Problem to work on:
In the text about being prepared, what did the 24-year-old do in the locker room before Super Bowl XXXVI?

Study text:
▬▬▬▬▬▬

It serves to highlight what I hope to be. I hope to best position myself to take advantage of that big break should it come. I hope to be positioned through doing the work I need to do to be ready. One doesn’t just wake up and run a marathon, or even ten miles as I learned this morning after having taken too much time between long runs. It’s a reminder to keep doing what I need to be doing, to set my goals, do the work toward those goals, and if I’m comfortable that I’ve done the work, the results will speak for themselves: I’ll either be up to the challenge or I won’t, but there will be no excuses for failure.
The one vignette that sticks out to me as highlighting emotional intelligence, the complete confidence that comes with being prepared, and the recognition that all the prep work has been done and no more worry or work can improve the outcome – indeed may serve as detriment to accomplishing goals – is this one: before biggest game of his life, Super Bowl XXXVI, this 24 year old (let that sink in for a moment) took a nap in the locker room. Not because he was overtired, but because he was relaxed.
I ran a half marathon in October. I went to bed early, but within a few hours I found I couldn’t sleep. I was so amped up. Eventually I found I was tired but afraid to go back to sleep for fear of oversleeping. So I drove to the city, parked and tried to sleep in the front seat of my car. Like that was a thing that was going to happen.

▬▬▬▬▬▬

Data excerpts:
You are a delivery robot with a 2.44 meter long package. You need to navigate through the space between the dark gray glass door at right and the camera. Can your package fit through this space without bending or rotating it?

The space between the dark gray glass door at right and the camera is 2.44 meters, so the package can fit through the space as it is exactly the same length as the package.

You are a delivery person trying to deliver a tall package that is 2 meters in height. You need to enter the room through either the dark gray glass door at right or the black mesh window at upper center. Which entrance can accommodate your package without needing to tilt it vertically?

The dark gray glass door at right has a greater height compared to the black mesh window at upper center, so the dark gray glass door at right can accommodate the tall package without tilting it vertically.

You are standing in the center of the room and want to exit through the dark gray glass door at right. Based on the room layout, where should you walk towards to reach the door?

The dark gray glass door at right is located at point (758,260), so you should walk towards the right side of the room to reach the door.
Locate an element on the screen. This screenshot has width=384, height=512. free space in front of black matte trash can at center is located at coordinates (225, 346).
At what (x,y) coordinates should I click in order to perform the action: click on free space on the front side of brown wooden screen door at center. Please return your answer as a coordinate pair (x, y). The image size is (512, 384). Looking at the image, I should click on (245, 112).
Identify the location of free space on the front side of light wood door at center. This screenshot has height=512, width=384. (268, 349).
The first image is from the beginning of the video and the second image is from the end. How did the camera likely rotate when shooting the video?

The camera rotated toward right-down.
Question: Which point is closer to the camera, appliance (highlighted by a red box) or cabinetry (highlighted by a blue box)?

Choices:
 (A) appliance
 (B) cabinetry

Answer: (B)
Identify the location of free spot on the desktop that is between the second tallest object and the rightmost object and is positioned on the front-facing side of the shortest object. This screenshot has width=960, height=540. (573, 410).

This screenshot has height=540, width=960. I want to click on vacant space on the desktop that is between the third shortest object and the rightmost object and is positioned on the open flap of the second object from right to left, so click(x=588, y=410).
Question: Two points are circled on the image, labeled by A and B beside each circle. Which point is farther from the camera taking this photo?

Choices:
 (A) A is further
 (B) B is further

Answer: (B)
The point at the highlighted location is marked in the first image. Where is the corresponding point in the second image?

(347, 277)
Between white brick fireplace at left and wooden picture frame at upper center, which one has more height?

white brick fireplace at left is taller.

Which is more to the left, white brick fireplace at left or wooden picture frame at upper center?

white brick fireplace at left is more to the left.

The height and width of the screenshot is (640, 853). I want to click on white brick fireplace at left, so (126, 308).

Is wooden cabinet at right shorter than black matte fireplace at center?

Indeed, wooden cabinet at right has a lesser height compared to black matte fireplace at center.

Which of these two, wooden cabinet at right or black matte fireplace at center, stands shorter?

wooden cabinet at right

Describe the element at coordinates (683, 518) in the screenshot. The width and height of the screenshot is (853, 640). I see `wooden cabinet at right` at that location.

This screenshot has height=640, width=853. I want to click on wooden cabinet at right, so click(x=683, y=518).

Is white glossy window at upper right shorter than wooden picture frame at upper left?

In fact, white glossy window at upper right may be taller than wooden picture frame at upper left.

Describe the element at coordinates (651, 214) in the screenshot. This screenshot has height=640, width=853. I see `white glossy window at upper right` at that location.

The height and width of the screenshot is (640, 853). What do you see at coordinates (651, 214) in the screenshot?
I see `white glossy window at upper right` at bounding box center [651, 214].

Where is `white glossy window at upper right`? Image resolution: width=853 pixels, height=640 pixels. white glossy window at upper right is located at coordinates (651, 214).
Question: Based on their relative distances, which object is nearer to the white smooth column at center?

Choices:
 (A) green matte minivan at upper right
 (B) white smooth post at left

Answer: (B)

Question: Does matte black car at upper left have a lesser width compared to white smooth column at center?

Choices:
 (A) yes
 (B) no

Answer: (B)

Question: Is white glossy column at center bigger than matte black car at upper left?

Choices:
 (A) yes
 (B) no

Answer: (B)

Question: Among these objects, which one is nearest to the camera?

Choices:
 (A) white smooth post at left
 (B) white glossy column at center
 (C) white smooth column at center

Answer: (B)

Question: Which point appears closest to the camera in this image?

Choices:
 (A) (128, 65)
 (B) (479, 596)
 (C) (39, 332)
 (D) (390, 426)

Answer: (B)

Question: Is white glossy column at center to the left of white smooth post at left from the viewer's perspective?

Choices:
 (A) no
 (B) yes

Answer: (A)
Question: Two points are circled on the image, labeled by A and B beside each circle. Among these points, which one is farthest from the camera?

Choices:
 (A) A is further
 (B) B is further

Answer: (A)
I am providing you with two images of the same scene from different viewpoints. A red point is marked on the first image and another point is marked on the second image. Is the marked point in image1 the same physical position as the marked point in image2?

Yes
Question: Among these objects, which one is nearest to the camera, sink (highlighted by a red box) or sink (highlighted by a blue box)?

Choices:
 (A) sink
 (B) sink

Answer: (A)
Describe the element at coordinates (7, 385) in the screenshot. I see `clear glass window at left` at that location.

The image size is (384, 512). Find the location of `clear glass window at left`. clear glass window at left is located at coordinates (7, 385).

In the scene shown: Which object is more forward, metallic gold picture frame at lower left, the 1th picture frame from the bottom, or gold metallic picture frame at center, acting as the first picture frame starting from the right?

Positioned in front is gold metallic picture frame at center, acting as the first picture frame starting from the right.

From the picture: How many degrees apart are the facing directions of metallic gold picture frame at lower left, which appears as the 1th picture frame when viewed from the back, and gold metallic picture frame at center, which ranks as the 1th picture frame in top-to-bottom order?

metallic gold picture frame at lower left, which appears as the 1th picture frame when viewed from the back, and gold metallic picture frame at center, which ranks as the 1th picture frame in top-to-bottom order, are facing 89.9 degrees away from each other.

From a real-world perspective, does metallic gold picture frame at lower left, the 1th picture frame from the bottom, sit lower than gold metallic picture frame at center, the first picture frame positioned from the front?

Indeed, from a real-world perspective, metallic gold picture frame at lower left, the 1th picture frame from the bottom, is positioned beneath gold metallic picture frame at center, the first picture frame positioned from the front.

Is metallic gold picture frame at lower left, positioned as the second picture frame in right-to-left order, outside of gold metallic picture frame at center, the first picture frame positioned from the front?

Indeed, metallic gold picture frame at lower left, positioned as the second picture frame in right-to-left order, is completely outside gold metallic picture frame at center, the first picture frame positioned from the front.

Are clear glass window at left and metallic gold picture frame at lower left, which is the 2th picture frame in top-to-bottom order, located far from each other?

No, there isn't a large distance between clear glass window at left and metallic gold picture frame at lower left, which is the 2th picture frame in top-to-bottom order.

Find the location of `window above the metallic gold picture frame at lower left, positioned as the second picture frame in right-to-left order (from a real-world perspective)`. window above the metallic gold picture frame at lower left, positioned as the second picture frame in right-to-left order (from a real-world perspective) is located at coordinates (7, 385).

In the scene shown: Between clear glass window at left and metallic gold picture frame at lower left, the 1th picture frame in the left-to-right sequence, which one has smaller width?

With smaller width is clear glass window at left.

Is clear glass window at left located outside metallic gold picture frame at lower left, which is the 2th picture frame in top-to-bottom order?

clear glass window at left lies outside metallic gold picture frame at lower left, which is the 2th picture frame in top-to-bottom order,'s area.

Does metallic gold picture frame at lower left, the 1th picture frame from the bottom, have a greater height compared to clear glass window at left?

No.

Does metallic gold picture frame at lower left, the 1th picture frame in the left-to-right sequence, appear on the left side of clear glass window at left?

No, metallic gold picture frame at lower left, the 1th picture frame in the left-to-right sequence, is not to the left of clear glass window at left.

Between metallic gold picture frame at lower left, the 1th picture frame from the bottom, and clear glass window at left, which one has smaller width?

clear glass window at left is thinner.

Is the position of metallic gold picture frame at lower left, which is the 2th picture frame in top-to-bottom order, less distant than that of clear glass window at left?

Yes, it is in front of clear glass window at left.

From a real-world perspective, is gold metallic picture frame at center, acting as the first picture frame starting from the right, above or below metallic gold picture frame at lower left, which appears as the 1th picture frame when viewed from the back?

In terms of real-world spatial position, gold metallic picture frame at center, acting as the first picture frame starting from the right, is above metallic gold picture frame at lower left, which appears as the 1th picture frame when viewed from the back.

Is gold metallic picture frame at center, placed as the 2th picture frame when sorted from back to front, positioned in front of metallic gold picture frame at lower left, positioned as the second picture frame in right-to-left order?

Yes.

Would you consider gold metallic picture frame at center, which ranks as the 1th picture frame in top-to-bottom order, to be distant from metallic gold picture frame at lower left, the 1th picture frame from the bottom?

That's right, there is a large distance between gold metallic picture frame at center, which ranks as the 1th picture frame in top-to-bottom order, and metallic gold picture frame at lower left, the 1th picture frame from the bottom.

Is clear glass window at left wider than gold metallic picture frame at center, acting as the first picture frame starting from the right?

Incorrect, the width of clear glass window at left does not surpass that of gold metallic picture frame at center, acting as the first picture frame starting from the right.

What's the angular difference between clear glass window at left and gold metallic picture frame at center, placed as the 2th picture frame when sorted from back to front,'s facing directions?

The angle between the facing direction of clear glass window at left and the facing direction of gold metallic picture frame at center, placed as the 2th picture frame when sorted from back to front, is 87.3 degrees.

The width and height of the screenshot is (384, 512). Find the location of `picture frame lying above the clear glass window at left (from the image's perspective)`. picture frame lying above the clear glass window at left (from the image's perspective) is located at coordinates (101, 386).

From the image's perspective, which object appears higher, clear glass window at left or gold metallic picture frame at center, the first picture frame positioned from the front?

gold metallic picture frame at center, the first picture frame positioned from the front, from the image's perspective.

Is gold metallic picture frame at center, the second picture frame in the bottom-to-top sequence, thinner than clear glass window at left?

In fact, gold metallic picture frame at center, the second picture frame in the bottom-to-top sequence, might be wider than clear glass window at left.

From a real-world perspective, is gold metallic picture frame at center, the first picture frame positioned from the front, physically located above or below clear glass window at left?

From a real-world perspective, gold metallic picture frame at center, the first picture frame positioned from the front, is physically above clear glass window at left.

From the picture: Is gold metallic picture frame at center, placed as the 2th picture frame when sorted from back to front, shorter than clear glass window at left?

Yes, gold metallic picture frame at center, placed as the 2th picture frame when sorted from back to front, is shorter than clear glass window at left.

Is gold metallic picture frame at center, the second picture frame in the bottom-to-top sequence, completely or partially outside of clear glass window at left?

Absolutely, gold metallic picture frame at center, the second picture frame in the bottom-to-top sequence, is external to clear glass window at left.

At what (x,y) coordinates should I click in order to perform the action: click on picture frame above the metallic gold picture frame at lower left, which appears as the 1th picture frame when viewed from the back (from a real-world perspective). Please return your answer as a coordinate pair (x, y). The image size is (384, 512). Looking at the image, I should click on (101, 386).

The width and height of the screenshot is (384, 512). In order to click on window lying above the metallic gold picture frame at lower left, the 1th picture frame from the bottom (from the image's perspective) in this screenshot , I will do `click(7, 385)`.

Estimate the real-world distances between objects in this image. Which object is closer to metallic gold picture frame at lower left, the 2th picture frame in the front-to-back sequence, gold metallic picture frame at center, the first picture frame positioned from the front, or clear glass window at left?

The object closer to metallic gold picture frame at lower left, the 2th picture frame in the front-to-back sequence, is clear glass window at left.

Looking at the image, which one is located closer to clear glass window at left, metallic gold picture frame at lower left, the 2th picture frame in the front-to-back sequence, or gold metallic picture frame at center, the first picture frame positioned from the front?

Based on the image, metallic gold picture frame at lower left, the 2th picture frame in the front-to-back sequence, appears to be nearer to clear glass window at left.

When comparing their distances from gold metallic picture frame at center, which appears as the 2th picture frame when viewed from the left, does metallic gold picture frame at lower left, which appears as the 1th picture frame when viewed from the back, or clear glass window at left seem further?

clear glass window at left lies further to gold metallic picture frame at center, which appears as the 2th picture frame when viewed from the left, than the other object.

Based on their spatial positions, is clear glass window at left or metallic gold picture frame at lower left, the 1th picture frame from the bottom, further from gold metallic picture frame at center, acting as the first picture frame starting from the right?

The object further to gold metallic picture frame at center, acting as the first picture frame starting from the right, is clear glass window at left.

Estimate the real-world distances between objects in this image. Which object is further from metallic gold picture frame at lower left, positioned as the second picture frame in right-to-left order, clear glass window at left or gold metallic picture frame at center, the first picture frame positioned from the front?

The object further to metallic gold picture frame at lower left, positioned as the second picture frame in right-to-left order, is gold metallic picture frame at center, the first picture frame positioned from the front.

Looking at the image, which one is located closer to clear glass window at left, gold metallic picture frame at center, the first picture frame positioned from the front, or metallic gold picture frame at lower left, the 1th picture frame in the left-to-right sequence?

▬▬▬▬▬▬

Answer space:
He took a nap.